Why not just drill the tap to bolt diameter?
Tap-drill size = bolt diameter minus 1/(threads per inch) — leaving material for the thread crests to form. A 1/4" tap drill would leave no material for threads; the bolt would just spin freely. The 75% thread rule balances strength (enough thread engagement) against tapping torque (not too much material to cut).
What's the difference between 'tap drill' and 'clearance drill'?
Tap drill creates the hole that gets tapped (threaded). Clearance drill creates the hole in the mating part that the bolt passes through without threading.
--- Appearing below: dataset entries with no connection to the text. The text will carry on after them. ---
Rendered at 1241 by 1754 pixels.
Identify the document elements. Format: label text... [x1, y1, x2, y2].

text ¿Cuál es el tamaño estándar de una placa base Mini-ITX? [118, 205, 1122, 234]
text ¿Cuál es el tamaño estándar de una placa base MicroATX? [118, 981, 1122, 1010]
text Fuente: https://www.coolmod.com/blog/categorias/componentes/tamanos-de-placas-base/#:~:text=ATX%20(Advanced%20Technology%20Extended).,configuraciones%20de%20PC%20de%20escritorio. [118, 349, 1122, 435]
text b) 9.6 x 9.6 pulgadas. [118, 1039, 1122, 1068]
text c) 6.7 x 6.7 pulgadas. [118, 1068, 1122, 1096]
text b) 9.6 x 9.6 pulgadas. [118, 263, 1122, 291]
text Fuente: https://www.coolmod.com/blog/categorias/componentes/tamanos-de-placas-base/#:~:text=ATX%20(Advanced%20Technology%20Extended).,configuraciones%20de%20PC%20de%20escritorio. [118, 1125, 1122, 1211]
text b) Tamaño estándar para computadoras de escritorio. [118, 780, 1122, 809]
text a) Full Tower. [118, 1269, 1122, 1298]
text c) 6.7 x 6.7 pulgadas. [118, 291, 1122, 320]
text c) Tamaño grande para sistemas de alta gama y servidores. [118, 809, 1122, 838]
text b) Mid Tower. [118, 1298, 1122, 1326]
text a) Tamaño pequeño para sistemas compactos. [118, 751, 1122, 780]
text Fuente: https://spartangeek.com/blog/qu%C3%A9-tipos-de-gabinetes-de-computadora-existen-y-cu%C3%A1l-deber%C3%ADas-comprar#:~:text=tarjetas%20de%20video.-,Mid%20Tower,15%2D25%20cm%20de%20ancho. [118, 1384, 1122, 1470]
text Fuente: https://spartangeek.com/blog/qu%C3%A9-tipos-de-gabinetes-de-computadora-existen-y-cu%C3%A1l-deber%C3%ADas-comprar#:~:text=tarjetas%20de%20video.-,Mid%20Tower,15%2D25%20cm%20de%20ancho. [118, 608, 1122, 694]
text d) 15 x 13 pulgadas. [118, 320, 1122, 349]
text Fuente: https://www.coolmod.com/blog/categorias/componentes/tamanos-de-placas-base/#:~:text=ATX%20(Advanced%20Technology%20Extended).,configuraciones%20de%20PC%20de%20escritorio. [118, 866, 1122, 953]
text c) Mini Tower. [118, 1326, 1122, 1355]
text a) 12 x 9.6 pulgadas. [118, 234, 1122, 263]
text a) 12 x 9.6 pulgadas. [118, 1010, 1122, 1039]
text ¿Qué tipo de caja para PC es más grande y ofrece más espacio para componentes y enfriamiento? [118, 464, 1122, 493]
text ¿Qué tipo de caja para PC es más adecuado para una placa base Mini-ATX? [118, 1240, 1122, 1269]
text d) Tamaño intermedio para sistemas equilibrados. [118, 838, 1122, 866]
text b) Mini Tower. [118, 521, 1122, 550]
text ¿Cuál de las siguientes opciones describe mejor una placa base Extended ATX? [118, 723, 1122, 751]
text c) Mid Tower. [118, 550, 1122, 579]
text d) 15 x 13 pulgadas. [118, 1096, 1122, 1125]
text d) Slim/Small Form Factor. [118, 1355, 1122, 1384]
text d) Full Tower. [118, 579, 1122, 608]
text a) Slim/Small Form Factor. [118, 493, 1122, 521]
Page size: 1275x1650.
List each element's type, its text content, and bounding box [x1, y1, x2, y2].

For 1/4-20: tap drill = #7 (0.201"), clearance drill = 17/64" (0.266") for close fit or 9/32" (0.281") for normal fit. Mixing these up means bolts won't pass through.
Can I tap aluminum with the same drill as steel?
Aluminum threads tear out more easily than steel, so a slightly larger tap drill (less thread engagement) can be safer — fewer broken taps, but slightly weaker threads. For critical applications, use Heli-Coils or thread inserts in aluminum to get steel-strength threads. Standard tap drill works for most uses; just use cutting fluid and slower speeds.
How deep should a tapped hole be relative to bolt diameter?
Minimum 1× bolt diameter for steel-in-steel (1/4-20 bolt → 1/4" minimum thread depth). For aluminum or brass, 1.5-2× diameter. For maximum strength, 3× diameter — but you don't gain meaningful strength past 1.5-2× because the bolt fails before the threads strip. Account for chip clearance below the threads if using a bottoming tap.
Sources
- Imperial: Machinery's Handbook 31st ed., Table 3 — Tap Drill Sizes for 75% Thread.
- Metric: ISO 2306 — Drills for Use Prior to Tapping Screw Threads.
- Formula (imperial): tap drill = nominal OD − (1.0825 ÷ TPI) for 75% engagement.
- Formula (metric): tap drill = nominal OD − pitch (for 75% engagement, approximate).
Disclaimer. Tap drill sizes shown produce ~75% engagement in general-purpose applications. Material, thread length, and required strength can shift the right answer.